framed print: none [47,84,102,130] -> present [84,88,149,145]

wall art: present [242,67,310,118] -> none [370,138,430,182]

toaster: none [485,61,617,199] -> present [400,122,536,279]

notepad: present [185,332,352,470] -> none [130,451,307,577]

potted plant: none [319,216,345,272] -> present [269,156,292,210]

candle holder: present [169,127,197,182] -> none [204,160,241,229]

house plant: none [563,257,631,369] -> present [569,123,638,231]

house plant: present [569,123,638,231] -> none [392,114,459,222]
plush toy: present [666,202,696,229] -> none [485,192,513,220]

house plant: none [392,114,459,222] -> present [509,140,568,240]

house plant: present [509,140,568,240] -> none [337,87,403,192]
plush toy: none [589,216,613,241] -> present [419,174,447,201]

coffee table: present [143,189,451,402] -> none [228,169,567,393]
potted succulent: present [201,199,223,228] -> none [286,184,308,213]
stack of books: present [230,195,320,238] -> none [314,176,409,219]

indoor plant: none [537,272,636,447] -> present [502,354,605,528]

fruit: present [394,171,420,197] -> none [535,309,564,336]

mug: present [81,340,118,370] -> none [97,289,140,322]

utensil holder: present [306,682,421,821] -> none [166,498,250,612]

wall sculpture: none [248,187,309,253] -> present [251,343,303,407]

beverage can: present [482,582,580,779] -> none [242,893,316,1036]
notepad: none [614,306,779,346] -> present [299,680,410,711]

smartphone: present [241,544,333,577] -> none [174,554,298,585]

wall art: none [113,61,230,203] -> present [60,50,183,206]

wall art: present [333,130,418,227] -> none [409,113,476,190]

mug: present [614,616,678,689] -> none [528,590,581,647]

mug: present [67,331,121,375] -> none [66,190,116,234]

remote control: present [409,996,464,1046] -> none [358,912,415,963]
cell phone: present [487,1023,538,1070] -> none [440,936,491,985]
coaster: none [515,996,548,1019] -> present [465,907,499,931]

◇ ◇ ◇ ◇ ◇

### [Your objective]
Output the data above exactly, please, line for line.

### [Task result]
framed print: none [47,84,102,130] -> present [84,88,149,145]

wall art: present [242,67,310,118] -> none [370,138,430,182]

toaster: none [485,61,617,199] -> present [400,122,536,279]

notepad: present [185,332,352,470] -> none [130,451,307,577]

potted plant: none [319,216,345,272] -> present [269,156,292,210]

candle holder: present [169,127,197,182] -> none [204,160,241,229]

house plant: none [563,257,631,369] -> present [569,123,638,231]

house plant: present [569,123,638,231] -> none [392,114,459,222]
plush toy: present [666,202,696,229] -> none [485,192,513,220]

house plant: none [392,114,459,222] -> present [509,140,568,240]

house plant: present [509,140,568,240] -> none [337,87,403,192]
plush toy: none [589,216,613,241] -> present [419,174,447,201]

coffee table: present [143,189,451,402] -> none [228,169,567,393]
potted succulent: present [201,199,223,228] -> none [286,184,308,213]
stack of books: present [230,195,320,238] -> none [314,176,409,219]

indoor plant: none [537,272,636,447] -> present [502,354,605,528]

fruit: present [394,171,420,197] -> none [535,309,564,336]

mug: present [81,340,118,370] -> none [97,289,140,322]

utensil holder: present [306,682,421,821] -> none [166,498,250,612]

wall sculpture: none [248,187,309,253] -> present [251,343,303,407]

beverage can: present [482,582,580,779] -> none [242,893,316,1036]
notepad: none [614,306,779,346] -> present [299,680,410,711]

smartphone: present [241,544,333,577] -> none [174,554,298,585]

wall art: none [113,61,230,203] -> present [60,50,183,206]

wall art: present [333,130,418,227] -> none [409,113,476,190]

mug: present [614,616,678,689] -> none [528,590,581,647]

mug: present [67,331,121,375] -> none [66,190,116,234]

remote control: present [409,996,464,1046] -> none [358,912,415,963]
cell phone: present [487,1023,538,1070] -> none [440,936,491,985]
coaster: none [515,996,548,1019] -> present [465,907,499,931]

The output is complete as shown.